_TEXT SECTION_
It's funny, in some areas people seem to smoke more than in other areas. It's not a class thing, although I do think it's at least partly cultural. We've found when we go outside Australia, we see so much smoking everywhere. And in some parts of Australia where you have pockets of people from other cultures, you get a big increase in smokers. In Australia smoking is now banned in all public buildings; in restaurants and clubs; on ALL transport; you have to book a smoker's room in hotels, if you want to smoke. Workers get cigarette breaks when they need to duck outside for a quick gasper. Increasingly, this is being discouraged. It's easier to quit. We have government and non-profit campaigns to help people to quit. Anyone dropping a cigarette
is liable to a heavy fine for littering, or even for risking starting a fire. Tossing a cigarette
out the car window in a dry country area can get you lynched.
Nobody in our family smokes. We have never had anyone smoke a cigarette inside our house. We've had smokers visit, but they ALL smoke outside. I will sit outside with them while they smoke and we drink coffee. We don't own ashtrays. Used to - don't know where they went.
husband & I both grew up in homes where parents smoked. His parents quit when he was very young. My mother never smoked - she had bad asthma and it would have killed her. Living with a smoker was bad for her health, though. My father finally quit when I was about 16. He's been told he would only live another five or ten years because of his emphysema. So he simply stopped. He had tried to quit before, but he now turned his addiction for cigarettes into a determination to quit AND get fit.

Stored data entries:
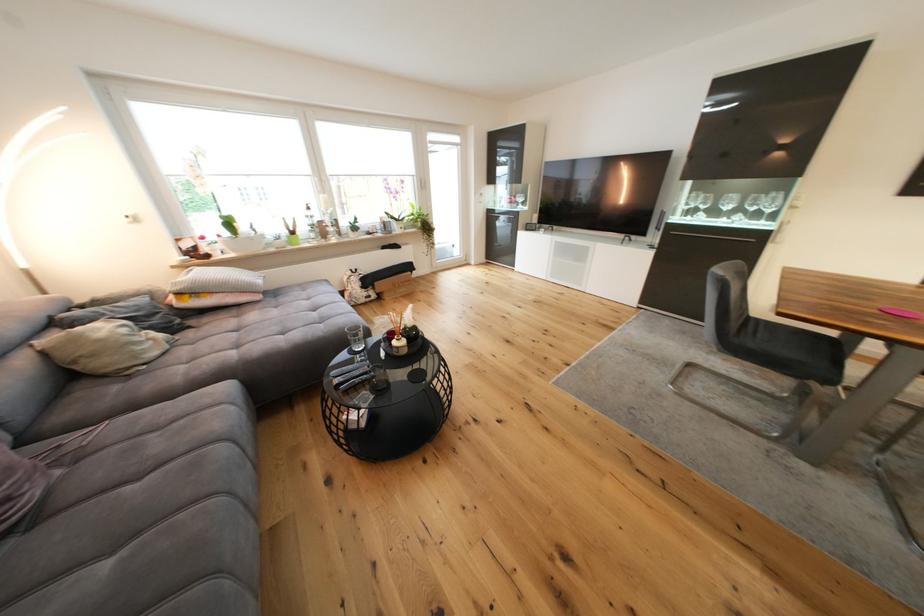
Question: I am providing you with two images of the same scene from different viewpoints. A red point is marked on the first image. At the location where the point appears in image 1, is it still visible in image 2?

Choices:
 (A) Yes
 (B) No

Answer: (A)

_WORK INSTRUCTION 1_
Copy the passage on smoking word for word, from "Nobody in our" to "where they went.".
_WORK INSTRUCTION 2_
In the passage on smoking, why did the writer's mother never smoke?
_WORK INSTRUCTION 3_
Pick up the passage on smoking after its final sentence and carry it forward.

_TASK OUTPUT 1_
Nobody in our family smokes. We have never had anyone smoke a cigarette inside our house. We've had smokers visit, but they ALL smoke outside. I will sit outside with them while they smoke and we drink coffee. We don't own ashtrays. Used to - don't know where they went.

_TASK OUTPUT 2_
She had bad asthma, and smoking would have killed her.

_TASK OUTPUT 3_
He carried his last pack in his shirt pocket. He wrote on it in red pen "Smoking is bad for you!" "Smoking kills!" "You will die if you smoke any of these!" (this was in the days before warnings printed on packs). So when mates at work bludged a cigarette off him, it was a bit embarrassing to pull out the packet he'd written over, but it did stop him taking one too. And when the packet was empty (emptied by his mates) he had no more. And he never smoked again. No gum, no patches - just cold turkey. Bu he did begin to gain a lot of weight.
Once he retired, he joined a fitness centre. I remember seeing this supposedly old, emphysematous man doing bench presses with the best of them. husband & I couldn't keep up! My dad eventually bought a home gym, set it up in his garage and would work out every day at 4 am. He would be in there before sunrise, the doors wide open so he could see the sun rise over the ocean as he exercised. So HE got to see Halley's Comet on its way to the sun, when everyone else stayed in bed and said, "We'll get a good look on the way back." But it was too far from the sun on the way back to be seen much at all. He was very smug!
And he lived a healthy, active life for another 25 years after he had been told, "five or maybe ten, if you quit now."
And what killed him - a dormant TB bacillus (there since 1940) that took over when he got shingles, and he had to stop exercising, having physiotherapy and was put on steroids. Then collapsed lungs (from the TB) and getting an infection from the heart-lung machine in his second operation. He STILL lived another two years, back home enjoying his view of the ocean. Tough old coot.
Without the TB we'd still have him, remarkably fit and still working out in his garage gymnasium.
So if you CAN give up smoking, it's remarkable what you can do to regain and keep your health.